Von Josef Opfermann | 24.03.2019
 Eissporthalle in Inzell beim Eisschnellauf-Weltcup
Eissporthalle in Inzell beim Eisschnellauf-Weltcup (dpa / Tobias Hase)
Das mutmaßliche Doping-Netzwerk um den Erfurter Sportarzt Mark S. – es arbeitete laut Staatsanwaltschaft international. In mindestens zwölf Ländern sollen demnach er und seine Komplizen aktiv gewesen sein. Zum Beispiel in Lillehammer, Norwegen. Dort mieteten sie sich am Rande eines Weltcups in dem Apartement von Birgit Sildnes ein. Sie erinnert sich genau.
Sildnes: "Aus den Medienberichten zu den Razzien in Seefeld und Erfurt habe ich gesehen, was da los war. Ich habe die Leute wiedererkannt, die bei mir in der Ferienwohnung zu Gast waren."
Reporter: "Und das waren die Personen aus Erfurt?"
Sildnes: "Ja!"
Olympia-Teilnehmer im Eisschnelllaufen
Mark S. und seine Komplizen – sie hatten nach Recherchen der ARD-Dopingredaktion auch Kundschaft aus Deutschland. Unter Verdacht steht eine Person, die bei Olympia im Eisschnelllauf startete. Vor den Winterspielen habe sich der deutsche Sportler das Blut mehrfach manipulieren lassen. Dazu gab es konkrete Hinweise verschiedener Quellen.
Nach ARD-Informationen ist der Name des betroffenen Athleten auch der Nationalen Anti-Doping-Agentur NADA seit kurzem bekannt. Auf Anfrage wollte die NADA den Fall weder bestätigen noch dementieren: Man könne derzeit dazu keine Stellungnahme abgeben.
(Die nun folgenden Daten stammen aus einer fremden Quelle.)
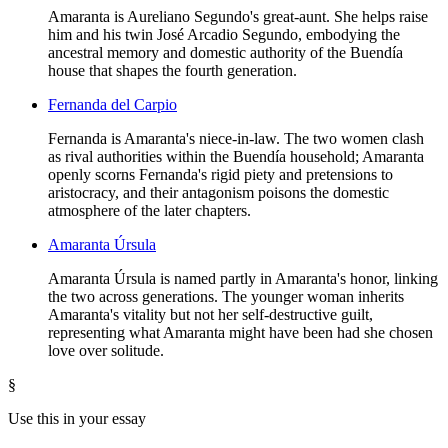
Amaranta is Aureliano Segundo's great-aunt. She helps raise
him and his twin José Arcadio Segundo, embodying the
ancestral memory and domestic authority of the Buendía
house that shapes the fourth generation.
Fernanda del Carpio
Fernanda is Amaranta's niece-in-law. The two women clash
as rival authorities within the Buendía household; Amaranta
openly scorns Fernanda's rigid piety and pretensions to
aristocracy, and their antagonism poisons the domestic
atmosphere of the later chapters.
Amaranta Úrsula
Amaranta Úrsula is named partly in Amaranta's honor, linking
the two across generations. The younger woman inherits
Amaranta's vitality but not her self-destructive guilt,
representing what Amaranta might have been had she chosen
love over solitude.
§
Use this in your essay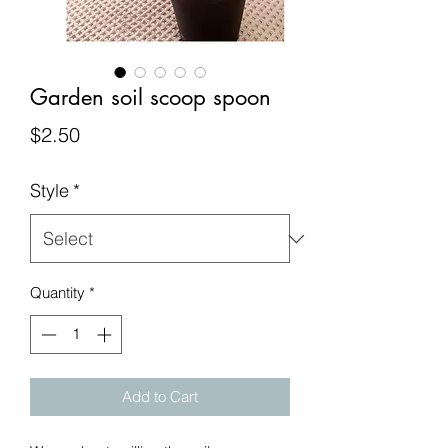
Garden soil scoop spoon
Price
$2.50
Style
*
Quantity
*
Add to Cart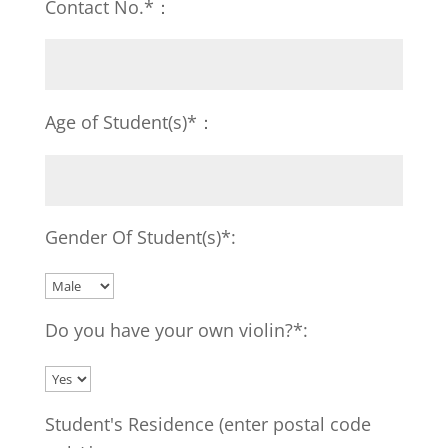
Contact No.*：
Age of Student(s)*：
Gender Of Student(s)*:
Do you have your own violin?*:
Student's Residence (enter postal code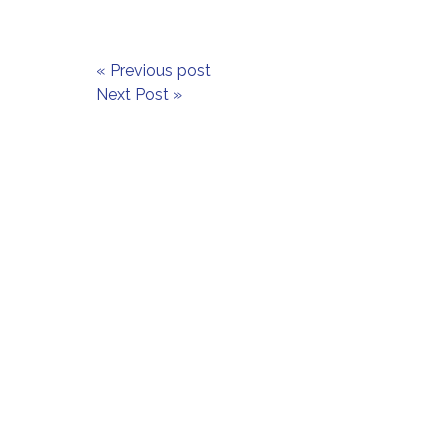
« Previous post
Next Post »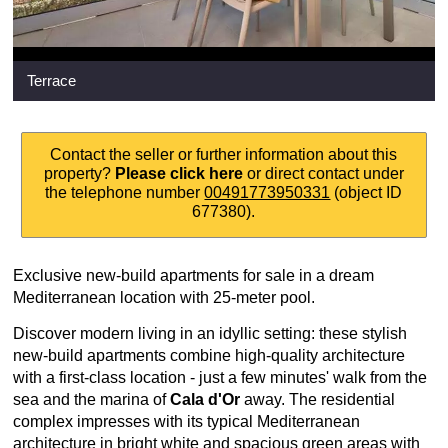
Terrace
Contact the seller or further information about this
property?
Please click here
or direct contact under
the telephone number
00491773950331
(object ID
677380).
Exclusive new-build apartments for sale in a dream
Mediterranean location with 25-meter pool.
Discover modern living in an idyllic setting: these stylish
new-build apartments combine high-quality architecture
with a first-class location - just a few minutes' walk from the
sea and the marina of
Cala d'Or
away. The residential
complex impresses with its typical Mediterranean
architecture in bright white and spacious green areas with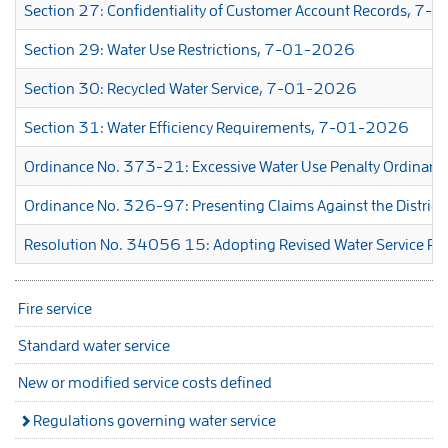
Section 27: Confidentiality of Customer Account Records, 7
Section 29: Water Use Restrictions, 7-01-2026
Section 30: Recycled Water Service, 7-01-2026
Section 31: Water Efficiency Requirements, 7-01-2026
Ordinance No. 373-21: Excessive Water Use Penalty Ordinan
Ordinance No. 326-97: Presenting Claims Against the District
Resolution No. 34056 15: Adopting Revised Water Service Reg
Fire service
Standard water service
New or modified service costs defined
Regulations governing water service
Die Staatsanwaltschaft München erklärte: Man wolle den Vorgang nicht kommentieren, um weitere Ermittlungen nicht zu gefährden. Den Betroffenen hat die ARD-Dopingredaktion am Telefon erreicht. Er teilte mit, er wolle dazu nichts sagen.
"Radsportler, die an großen Rundfahrten teilgenommen haben."
Im Dopingskandal von Erfurt und Seefeld sind fünf Sportarten involviert – vier davon mittlerweile benannt: Eisschnelllauf, Ski-Langlauf, Leichtathletik und Radsport. Der Münchner Staatsanwalt Kai Gräber sagt:
"Dass ein nicht unerheblicher Teil der Athleten im Radsport tätig waren." Und Gräber präzisiert: "Es war jedenfalls so, dass auch Radsportler betroffen sind, die an großen und langen Rundfahrten teilgenommen haben."
"Gesetzesänderungen ernsthaft prüfen"
Die Dimensionen des Falls Erfurt werden immer größer. Sie beschäftigen nun auch die Politik. Als Anreiz für Sportler auszupacken, wird hier erneut über eine gesetzliche Kronzeugenregelung diskutiert. Bis hin zu Straffreiheit gegen relevante Informationen aus dem Milieu. Die Bundesregierung verschließt sich nun auch nicht mehr einer baldigen Ergänzung des Anti-Doping-Gesetzes.
Katarina Barley (SPD): "Wenn wir feststellen sollten, dass das nicht ausreicht, vor allem, wenn uns das Ermittler selber rückmelden, dann werden wir natürlich auch Gesetzesänderungen ernsthaft prüfen."
21 Athleten aus acht Nationen sind im Fall von Erfurt und Seefeld betroffen. Die alles dominierende Frage bleibt: Wer sind die weiteren Athleten? Nach ARD-Informationen kam neben dem Eisschnellläufer noch mehr Doping-Kundschaft aus Deutschland. Um wen es sich dabei handelt: bisher unklar.